Au-delà de la démarche, on doit s’interroger sur la Politique adoptée par le conseil municipal de Granby et la cible de cette même Politique. Dans ce cas-ci, la Ville estime que sa cible de conserver 29 % de ses milieux naturels est «ambitieuse». Pourtant, 25 % des milieux naturels sur le territoire de la municipalité se trouvent en zone agricole, donc déjà protégés par la Loi de protection des terres agricoles. Dans les faits, la Politique de conservation des milieux naturels adoptée par le conseil municipal ne protège que 4 % du territoire en zone urbaine, incluant le boisé Miner et le Centre d’interprétation de la nature du lac Boivin.

Un maigre 4 %. C’est bien peu. Si on prend les données qui sont dans la Politique, il y a 5160 hectares (ha) de milieux naturels. De ce nombre, environ 312 ha (2 % du territoire) sont déjà morcelés pour du développement et 3935 ha sont en zone agricole. Il reste moins de 900 ha en zone urbaine, dont 300 ha sont des milieux humides qui jouissent déjà d’une protection par la Loi sur la qualité de l’environnement (LQE). Ça laisse 600 ha, dont la moitié sera «développée», selon le principe de la densification de la Ville.

En résumé, l’impact de la Politique de protection est d’ajouter environ 300 ha à ce qui est déjà protégé. C’est très mince compte tenu de toutes les connaissances scientifiques que nous avons en 2021 sur l’importance des milieux naturels et de la nécessité de les protéger. C’est sans penser aux coûts exorbitants du reverdissement des secteurs de notre ville qui souffriront de plus en plus de la chaleur comme d’autres villes entières.

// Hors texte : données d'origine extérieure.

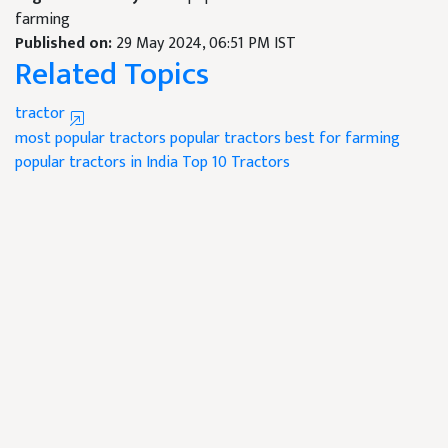
farming
Published on:
29 May 2024, 06:51 PM IST
Related Topics
tractor
most popular tractors
popular tractors
best for farming
popular tractors in India
Top 10 Tractors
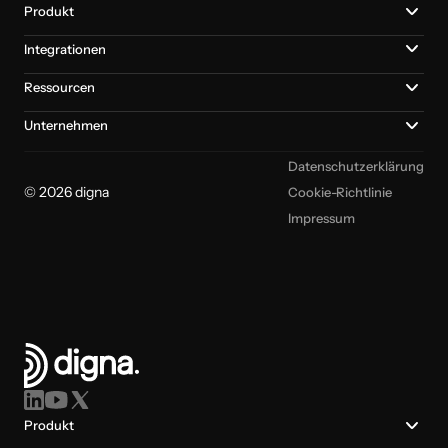
Produkt
Integrationen
Ressourcen
Unternehmen
Datenschutzerklärung
© 2026 digna
Cookie-Richtlinie
Impressum
Produkt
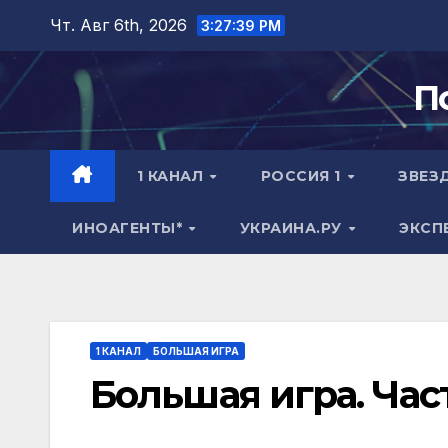
Перейти
Чт. Авг 6th, 2026
3:27:40 PM
к
содержимому
П
1 КАНАЛ
РОССИЯ 1
ЗВЕЗ
ИНОАГЕНТЫ*
УКРАИНА.РУ
ЭКСП
1 КАНАЛ
БОЛЬШАЯ ИГРА
Большая игра. Част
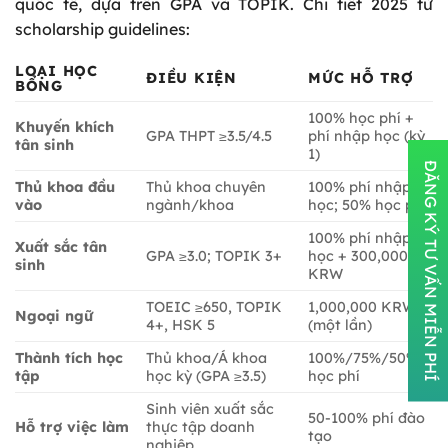
quốc tế, dựa trên GPA và TOPIK. Chi tiết 2025 từ
scholarship guidelines:
LOẠI HỌC
ĐIỀU KIỆN
MỨC HỖ TRỢ
BỔNG
100% học phí +
Khuyến khích
GPA THPT ≥3.5/4.5
phí nhập học (kỳ
tân sinh
1)
ĐĂNG KÝ TƯ VẤN MIỄN PHÍ
Thủ khoa đầu
Thủ khoa chuyên
100% phí nhập
vào
ngành/khoa
học; 50% học phí
100% phí nhập
Xuất sắc tân
GPA ≥3.0; TOPIK 3+
học + 300,000
sinh
KRW
TOEIC ≥650, TOPIK
1,000,000 KRW
Ngoại ngữ
4+, HSK 5
(một lần)
Thành tích học
Thủ khoa/Á khoa
100%/75%/50%
tập
học kỳ (GPA ≥3.5)
học phí
Sinh viên xuất sắc
50-100% phí đào
Hỗ trợ việc làm
thực tập doanh
tạo
nghiệp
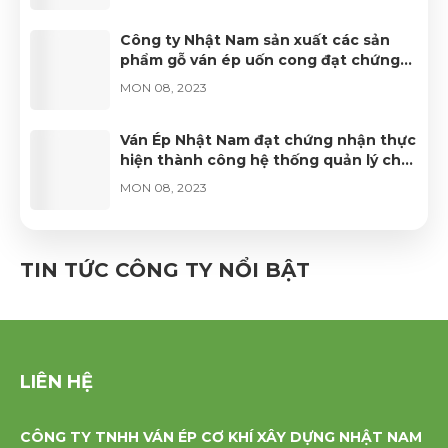
Công ty Nhật Nam sản xuất các sản
phẩm gỗ ván ép uốn cong đạt chứng
nhận FSC
MON 08, 2023
Ván Ép Nhật Nam đạt chứng nhận thực
hiện thành công hệ thống quản lý chất
lượng ISO 9001:2015
MON 08, 2023
Ván ép Nhật Nam đạt danh hiệu sản
phẩm công nghiệp nông thôn tiêu
TIN TỨC CÔNG TY NỔI BẬT
biểu năm 2022
MON 08, 2023
LIÊN HỆ
CÔNG TY TNHH VÁN ÉP CƠ KHÍ XÂY DỰNG NHẬT NAM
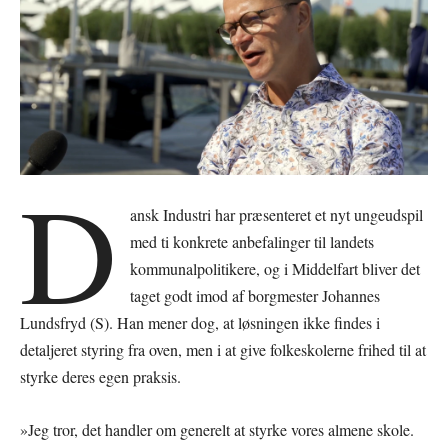
D
ansk Industri har præsenteret et nyt ungeudspil
med ti konkrete anbefalinger til landets
kommunalpolitikere, og i Middelfart bliver det
taget godt imod af borgmester Johannes
Lundsfryd (S). Han mener dog, at løsningen ikke findes i
detaljeret styring fra oven, men i at give folkeskolerne frihed til at
styrke deres egen praksis.
»Jeg tror, det handler om generelt at styrke vores almene skole.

Plusieurs citoyens ont exprimé leurs doléances à l’égard de la Politique de conservation des milieux naturels et sur l’absence de consultation publique sur cet enjeu. Les membres du conseil municipal doivent ajuster la façon dont ils orienteront les prochaines étapes. Il est temps de profiter de ces suggestions constructives, dont celles présentées dans cet envoi. Tout cela va dans le sens de la Politique de participation citoyenne récemment adoptée par ce même conseil dont l’un des objectifs est de «(...) favoriser un débat équilibré et respectueux qui permet l’expression de différents points de vue visant à modifier et à bonifier les projets en cours».

Dans sa Politique de participation citoyenne, la Ville s’engage à:

• organiser et inviter la population à participer aux différentes activités publiques;

• préparer les documents et cibler les enjeux;

• rassembler les organismes, les professionnels et les personnes clés afin d’assurer la mise en commun des différents points de vue;

• donner une rétroaction aux personnes participantes et à la population;

• animer et encourager la collaboration à travers les différents moyens (forum citoyen, agent de liaison des grands projets, visites de terrains et de secteurs, etc.);

• intégrer différentes propositions citoyennes;

• expliquer les processus;

• fournir un rapport de rétroaction.»

La Ville doit établir un moratoire pour être cohérente avec son objectif spécifique de «développer un dialogue afin d’obtenir l’avis et les commentaires des citoyennes et des citoyens ainsi que des divers groupes sur des enjeux en amont d’une décision prise par le conseil municipal.»

Il est encore temps de revenir à plus de cohérence compte tenu des enjeux sur la qualité de vie pour tous les citoyens actuels et futurs.